WHAT TO WORK ON - Across the entries below, determine how many lines include the word "something". State only the resulting number.

(Plain-text document sources)
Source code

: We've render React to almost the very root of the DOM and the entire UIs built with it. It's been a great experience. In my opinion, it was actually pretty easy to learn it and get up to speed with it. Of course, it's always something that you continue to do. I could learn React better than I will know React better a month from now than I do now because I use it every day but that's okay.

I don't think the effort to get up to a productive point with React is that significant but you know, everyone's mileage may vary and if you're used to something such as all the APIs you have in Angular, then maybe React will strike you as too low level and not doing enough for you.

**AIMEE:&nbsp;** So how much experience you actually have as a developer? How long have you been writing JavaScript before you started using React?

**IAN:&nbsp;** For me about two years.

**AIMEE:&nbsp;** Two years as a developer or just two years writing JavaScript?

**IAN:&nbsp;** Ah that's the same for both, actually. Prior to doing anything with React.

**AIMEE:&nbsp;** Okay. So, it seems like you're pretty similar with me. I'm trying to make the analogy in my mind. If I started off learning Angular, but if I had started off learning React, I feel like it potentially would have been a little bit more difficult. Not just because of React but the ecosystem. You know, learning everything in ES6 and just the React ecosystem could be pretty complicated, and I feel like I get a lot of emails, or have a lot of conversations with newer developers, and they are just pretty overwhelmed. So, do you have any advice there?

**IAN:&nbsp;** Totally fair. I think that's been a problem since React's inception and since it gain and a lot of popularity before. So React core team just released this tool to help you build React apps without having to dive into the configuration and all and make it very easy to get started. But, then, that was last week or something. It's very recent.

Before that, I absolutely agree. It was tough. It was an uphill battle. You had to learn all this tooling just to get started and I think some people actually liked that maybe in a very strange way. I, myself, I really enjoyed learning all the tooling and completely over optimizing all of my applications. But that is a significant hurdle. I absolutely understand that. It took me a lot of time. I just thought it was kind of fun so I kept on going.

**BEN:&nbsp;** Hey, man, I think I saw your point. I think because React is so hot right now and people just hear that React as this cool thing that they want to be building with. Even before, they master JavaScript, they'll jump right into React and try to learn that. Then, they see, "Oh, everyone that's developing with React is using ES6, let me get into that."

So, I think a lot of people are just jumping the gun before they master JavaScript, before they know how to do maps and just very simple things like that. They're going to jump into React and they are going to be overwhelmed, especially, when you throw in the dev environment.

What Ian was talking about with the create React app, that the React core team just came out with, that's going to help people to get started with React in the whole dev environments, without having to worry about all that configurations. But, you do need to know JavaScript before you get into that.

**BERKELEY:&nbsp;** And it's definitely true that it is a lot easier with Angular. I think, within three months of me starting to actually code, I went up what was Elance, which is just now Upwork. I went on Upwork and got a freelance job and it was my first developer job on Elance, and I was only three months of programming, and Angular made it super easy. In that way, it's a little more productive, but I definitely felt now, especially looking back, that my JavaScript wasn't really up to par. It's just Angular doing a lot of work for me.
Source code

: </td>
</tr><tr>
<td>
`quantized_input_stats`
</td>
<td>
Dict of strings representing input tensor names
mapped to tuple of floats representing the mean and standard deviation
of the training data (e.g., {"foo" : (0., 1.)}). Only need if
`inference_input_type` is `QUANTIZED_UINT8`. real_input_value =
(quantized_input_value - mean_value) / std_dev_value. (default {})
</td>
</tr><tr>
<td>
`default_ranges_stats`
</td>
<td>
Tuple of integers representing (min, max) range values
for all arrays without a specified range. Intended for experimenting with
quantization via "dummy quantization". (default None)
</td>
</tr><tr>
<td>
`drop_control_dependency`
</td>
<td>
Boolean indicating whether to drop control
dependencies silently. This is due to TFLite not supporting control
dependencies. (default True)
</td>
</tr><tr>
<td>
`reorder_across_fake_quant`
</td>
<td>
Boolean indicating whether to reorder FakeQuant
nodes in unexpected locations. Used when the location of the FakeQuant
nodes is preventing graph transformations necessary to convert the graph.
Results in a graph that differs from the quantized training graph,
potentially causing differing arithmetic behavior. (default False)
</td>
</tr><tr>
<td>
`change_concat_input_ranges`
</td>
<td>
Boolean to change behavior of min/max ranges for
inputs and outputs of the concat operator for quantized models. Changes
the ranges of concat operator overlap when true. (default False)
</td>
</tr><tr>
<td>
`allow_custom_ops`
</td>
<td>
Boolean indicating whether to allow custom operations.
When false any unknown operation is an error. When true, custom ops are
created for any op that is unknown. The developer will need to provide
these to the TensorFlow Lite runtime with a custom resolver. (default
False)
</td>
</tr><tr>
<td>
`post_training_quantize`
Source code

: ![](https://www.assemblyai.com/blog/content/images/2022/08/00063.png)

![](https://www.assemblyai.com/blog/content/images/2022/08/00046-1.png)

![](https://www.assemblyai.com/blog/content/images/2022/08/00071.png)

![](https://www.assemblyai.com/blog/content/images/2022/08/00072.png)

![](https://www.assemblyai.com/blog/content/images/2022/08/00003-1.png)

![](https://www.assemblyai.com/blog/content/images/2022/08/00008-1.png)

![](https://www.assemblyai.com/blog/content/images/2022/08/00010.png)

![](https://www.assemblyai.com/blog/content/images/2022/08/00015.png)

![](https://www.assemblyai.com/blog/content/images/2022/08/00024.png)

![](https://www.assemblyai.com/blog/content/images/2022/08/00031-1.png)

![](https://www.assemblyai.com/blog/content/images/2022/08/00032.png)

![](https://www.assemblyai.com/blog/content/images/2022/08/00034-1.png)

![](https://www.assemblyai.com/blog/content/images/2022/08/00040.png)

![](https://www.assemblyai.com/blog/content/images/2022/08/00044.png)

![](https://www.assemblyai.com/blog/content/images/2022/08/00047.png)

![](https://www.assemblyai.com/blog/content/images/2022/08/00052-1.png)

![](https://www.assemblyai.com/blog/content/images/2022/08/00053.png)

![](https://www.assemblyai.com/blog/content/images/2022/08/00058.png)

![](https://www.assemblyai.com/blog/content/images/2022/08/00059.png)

FINAL ANSWER - 3